Hypothyroidism – An underrated disease
Every third adult suffers from a thyroid dysfunction. Still, the impact the thyroid has on our health is underestimated. A malfunction can seriously affect many important bodily functions. We’ll tell you what the thyroid gland does, which symptoms indicate a hypothyroidism and which markers are critical for diagnosis.
What exactly does the thyroid gland do?
The butterfly-shaped organ is the largest pure hormone gland of the body. It produces hormones that affect almost all important functions of our body. Therefore it not only affects the metabolism and the cardiovascular system, but also our digestive system, our mental wellbeing and our fertility. In unborn babies and toddlers it contributes significantly to the mental development.
The thyroid gland produces and stores the thyroid hormones triiodothyronine (T3) and thyroxine (T4). The hormone production is controlled by two areas of the brain, the hypothalamus and the pituitary gland. The thyroid hormones act in almost all body cells. That’s why they are so essential to our health and well-being.
Symptoms of hypothyroidism
The diagnosis of a hypothyroidism is often difficult, as the symptoms are usually very nonspecific. In addition, they vary a lot with every patient. Infants and children show different symptoms than adults. For older people, in turn, symptoms are often erroneously explained as age-related or early on dementia and are not further pursued. All this leads to a late (or never happening) diagnosis.
Typical symptoms of a hypothyroidism are:
- weigth gain
- depressive moods
- low energy, fatigue
- change in heart rate
- hair loss
- feeling too cold
- irregular menstrual periods
How can a hypothyroidism be detected?
If it is suspected that the symptoms are caused by a hypothyroidism, the next step is to find the right test.
With the Verisana thyroid test, you can easily determine your values and see whether you suffer from hyperthyroidism or hypofthyroidism.
You collect the samples at home, send them back to us and we will send you your result with information on the respective markers.
Diagnosis of a hypothyroidism
Using a blood sample, the thyroid levels can be determined easily. Unfortunately, many doctors only analyze a single value (TSH), instead of all 4 thyroid markers:
Free T3 is a hormone secreted by the thyroid gland that regulates several metabolic activities throughout the body. Almost all the T3 circulates tightly bound to protein. Only a small fraction is unbound and biologically active (fT3). If the thyroid gland produces excessive amounts of T3, symptoms associated with hyperthyroidism, such as anxiety, weight loss, and insomnia may occur. Decreased fT3 levels can cause slower heart rate, constipation, and potentially weight gain. Abnormally low levels could indicate long-term illness, starvation or hypothyroidism.

## Material shown

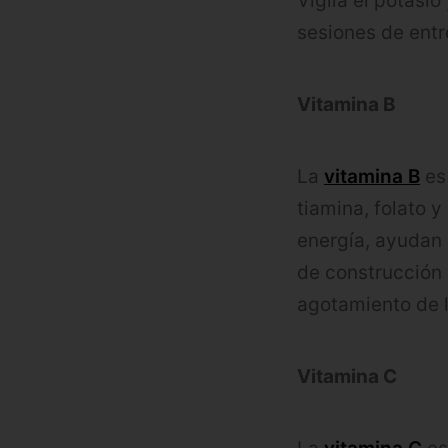
Vigila el potasio
sesiones de entr
Vitamina B
La
vitamina B
es 
tiamina, folato y
energía, ayudan 
de construcción 
agotamiento de l
Vitamina C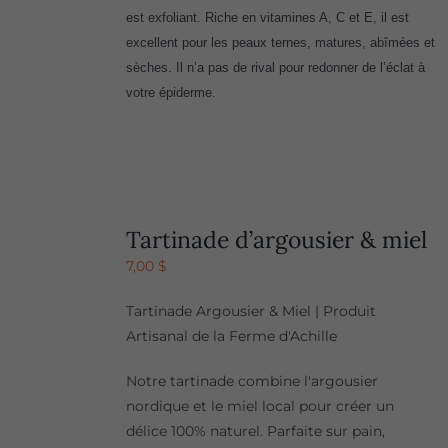
est exfoliant. Riche en vitamines A, C et E, il est
excellent pour les peaux ternes, matures, abîmées et
sèches. Il n’a pas de rival pour redonner de l’éclat à
votre épiderme.
Tartinade d’argousier & miel
7,00
$
Tartinade Argousier & Miel | Produit
Artisanal de la Ferme d'Achille
Notre tartinade combine l'argousier
nordique et le miel local pour créer un
délice 100% naturel. Parfaite sur pain,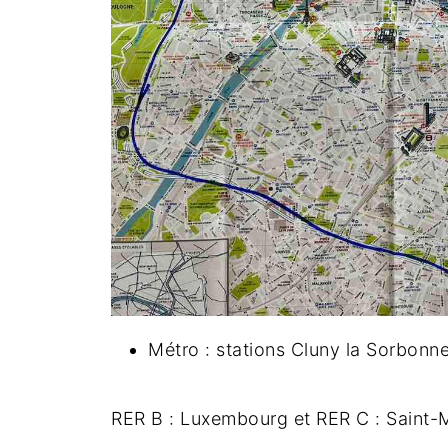
Métro : stations Cluny la Sorbonn
RER B : Luxembourg et RER C : Saint-M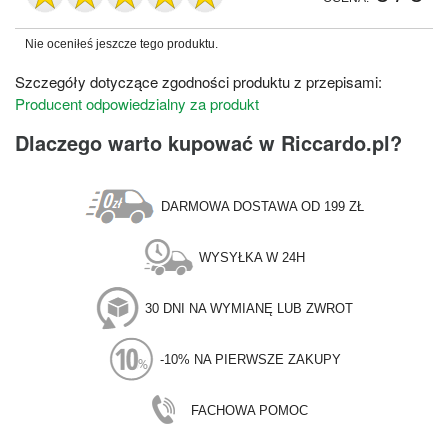
Nie oceniłeś jeszcze tego produktu.
Szczegóły dotyczące zgodności produktu z przepisami:
Producent odpowiedzialny za produkt
Dlaczego warto kupować w Riccardo.pl?
DARMOWA DOSTAWA OD 199 ZŁ
WYSYŁKA W 24H
30 DNI NA WYMIANĘ LUB ZWROT
-10% NA PIERWSZE ZAKUPY
FACHOWA POMOC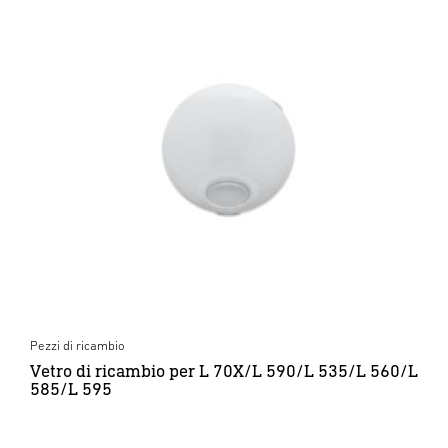
Pezzi di ricambio
Vetro di ricambio per L 70X/L 590/L 535/L 560/L
585/L 595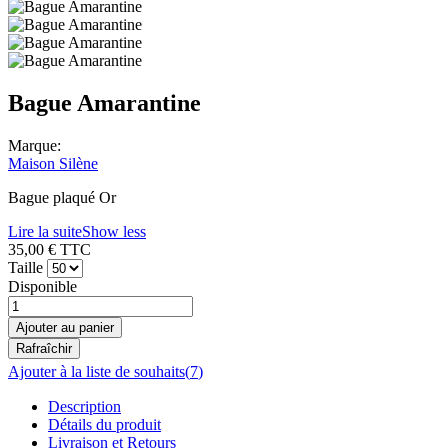
Bague Amarantine
Marque:
Maison Silène
Bague plaqué Or
Lire la suite
Show less
35,00 €
TTC
Taille
Disponible
Ajouter au panier
Ajouter à la liste de souhaits
(
7
)
Description
Détails du produit
Livraison et Retours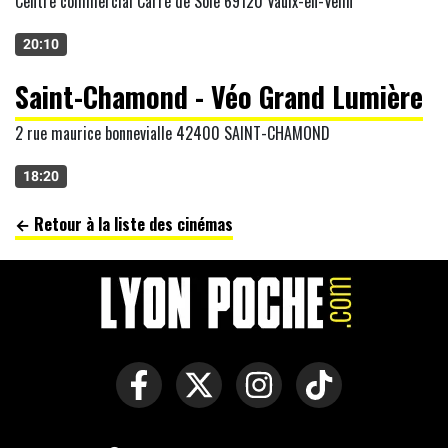
Centre commercial Carré de Soie 69120 Vaulx-en-Velin
20:10
Saint-Chamond - Véo Grand Lumière
2 rue maurice bonnevialle 42400 SAINT-CHAMOND
18:20
← Retour à la liste des cinémas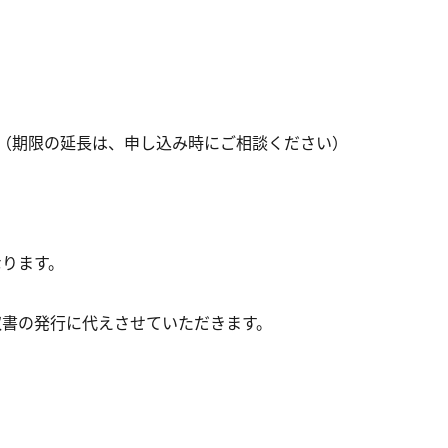
（期限の延長は、申し込み時にご相談ください）
なります。
収書の発行に代えさせていただきます。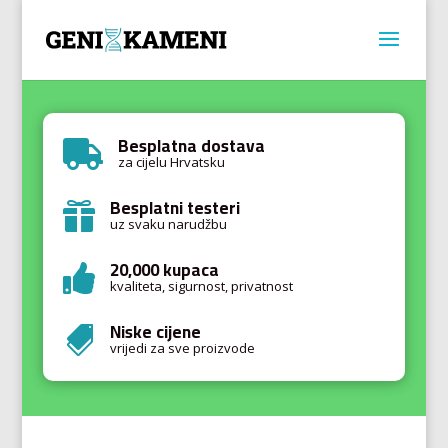
Besplatna dostava

za cijelu Hrvatsku
Besplatni testeri

uz svaku narudžbu
20,000 kupaca

kvaliteta, sigurnost, privatnost
Niske cijene

vrijedi za sve proizvode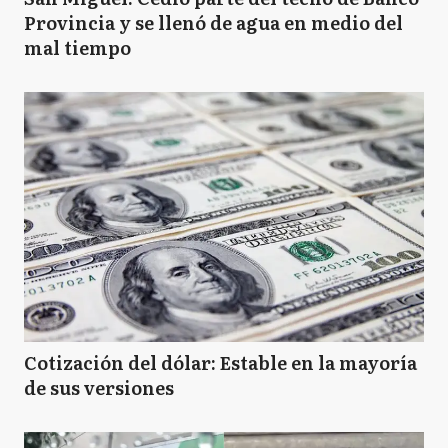
Provincia y se llenó de agua en medio del
mal tiempo
Cotización del dólar: Estable en la mayoría
de sus versiones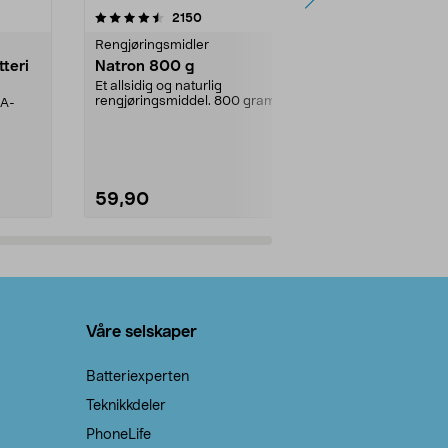
er
4.0av 5 stjerner
anmeldelser
4.5
2150
4
Rengjøringsmidler
Levende lys
tteri
Natron 800 g
Telys steari
prosent ste
Et allsidig og naturlig
rengjøringsmiddel. 800 gram
AA-
100 % stearin
natron – til rengjøring både...
råvarer. Produ
brenner med e
59,90
69,90
Legg i handlekurv
Legg 
Våre selskaper
Batteriexperten
Teknikkdeler
PhoneLife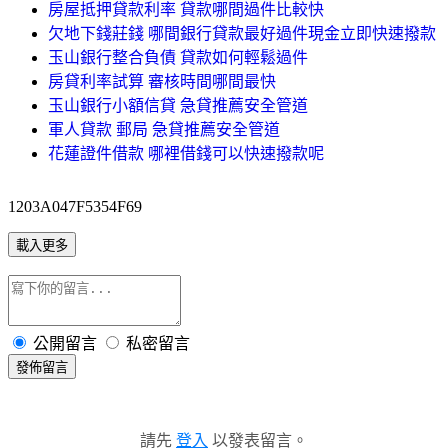
房屋抵押貸款利率 貸款哪間過件比較快
欠地下錢莊錢 哪間銀行貸款最好過件現金立即快速撥款
玉山銀行整合負債 貸款如何輕鬆過件
房貸利率試算 審核時間哪間最快
玉山銀行小額信貸 急貸推薦安全管道
軍人貸款 郵局 急貸推薦安全管道
花蓮證件借款 哪裡借錢可以快速撥款呢
1203A047F5354F69
載入更多
公開留言
私密留言
發佈留言
請先
登入
以發表留言。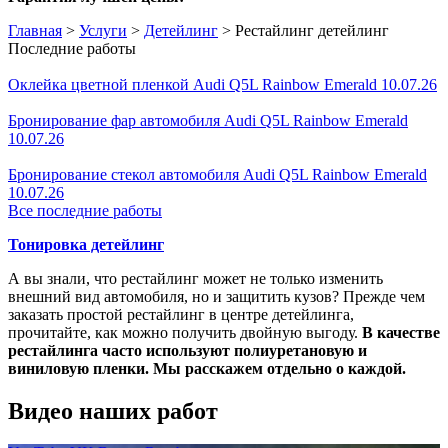
Главная
>
Услуги
>
Детейлинг
>
Рестайлинг детейлинг
Последние работы
Оклейка цветной пленкой Audi Q5L Rainbow Emerald 10.07.26
Бронирование фар автомобиля Audi Q5L Rainbow Emerald
10.07.26
Бронирование стекол автомобиля Audi Q5L Rainbow Emerald
10.07.26
Все последние работы
Тонировка детейлинг
А вы знали, что рестайлинг может не только изменить
внешний вид автомобиля, но и защитить кузов? Прежде чем
заказать простой рестайлинг в центре детейлинга,
прочитайте, как можно получить двойную выгоду.
В качестве
рестайлинга часто используют полиуретановую и
виниловую пленки. Мы расскажем отдельно о каждой.
Видео наших работ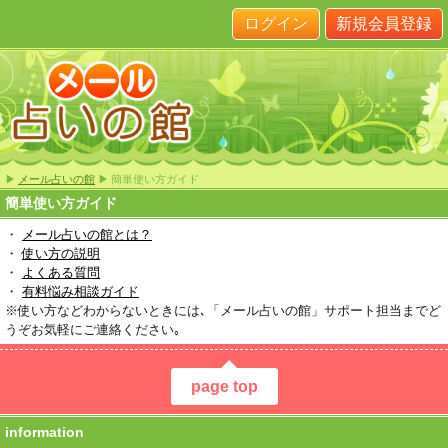
ログイン
新規会員登録
▶
メール占いの館
▶ 簡単使い方ガイド
簡単使い方ガイド
・
メール占いの館とは？
・
使い方の説明
・
よくある質問
・
有料悩み相談ガイド
※使い方などわからないときには､「メール占いの館」サポート担当までど
うぞお気軽にご連絡ください｡
page top
information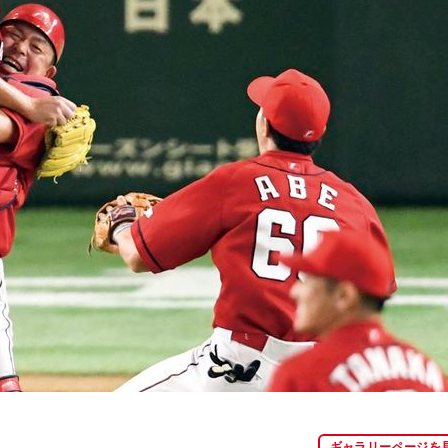
ギャラリーページを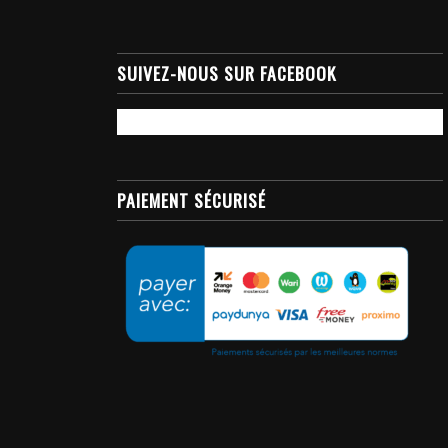
SUIVEZ-NOUS SUR FACEBOOK
PAIEMENT SÉCURISÉ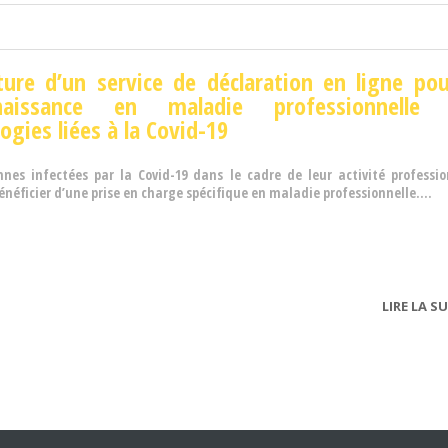
ure d’un service de déclaration en ligne pou
naissance en maladie professionnelle 
ogies liées à la Covid-19
nnes infectées par la Covid-19 dans le cadre de leur activité professio
néficier d’une prise en charge spécifique en maladie professionnelle....
LIRE LA SU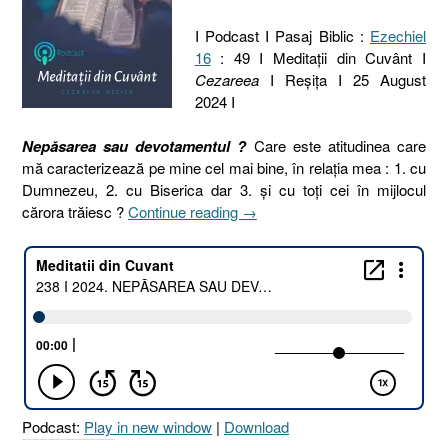
I Podcast I Pasaj Biblic :
Ezechiel
16
: 49 I Meditaţii din Cuvânt I
Cezareea
I Reşiţa I 25 August
2024 I
Nepăsarea sau devotamentul ?
Care este atitudinea care
mă caracterizează pe mine cel mai bine, în relația mea : 1. cu
Dumnezeu, 2. cu Biserica dar 3. și cu toți cei în mijlocul
„238
cărora trăiesc ?
Continue reading
→
I
2024.
NEPĂSAREA
SAU
DEVOTAMENTUL
[Ezechiel
16.49]
25
August
Podcast:
Play in new window
|
Download
2024”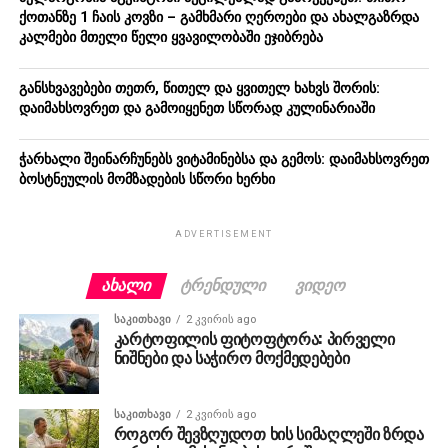
ქოთანზე 1 ჩაის კოვზი – გამხმარი ღეროები და ახალგაზრდა
კალმები მთელი წელი ყვავილობაში ეჯიბრება
განსხვავებები თეთრ, წითელ და ყვითელ ხახვს შორის:
დაიმახსოვრეთ და გამოიყენეთ სწორად კულინარიაში
ჭარხალი შეინარჩუნებს ვიტამინებსა და გემოს: დაიმახსოვრეთ
ბოსტნეულის მომზადების სწორი ხერხი
ADVERTISEMENT
ᲐᲮᲐᲚᲘ
ᲢᲠᲔᲜᲓᲣᲚᲘ
ᲕᲘᲓᲔᲝ
ᲡᲐᲙᲘᲗᲮᲐᲕᲘ
2 კვირის ago
კარტოფილის ფიტოფტორა: პირველი
ნიშნები და საჭირო მოქმედებები
ᲡᲐᲙᲘᲗᲮᲐᲕᲘ
2 კვირის ago
როგორ შევზღუდოთ ხის სიმაღლეში ზრდა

## Task A
Answer these about the hypothyroidism article, one line each:
(i) Which two areas of the brain control thyroid hormone production?
(ii) For older people, what are symptoms often wrongly explained as?
(iii) Which single value do many doctors analyze, and how many thyroid markers are there in all?
## Task B
Reproduce word for word everything in the hypothyroidism article from "What exactly does" down to "the mental development.".
Answer from the hypothyroidism article alone.

## Response box A
(i) The hypothalamus and the pituitary gland.
(ii) As age-related or as early dementia.
(iii) TSH; there are 4 thyroid markers.

## Response box B
What exactly does the thyroid gland do?
The butterfly-shaped organ is the largest pure hormone gland of the body. It produces hormones that affect almost all important functions of our body. Therefore it not only affects the metabolism and the cardiovascular system, but also our digestive system, our mental wellbeing and our fertility. In unborn babies and toddlers it contributes significantly to the mental development.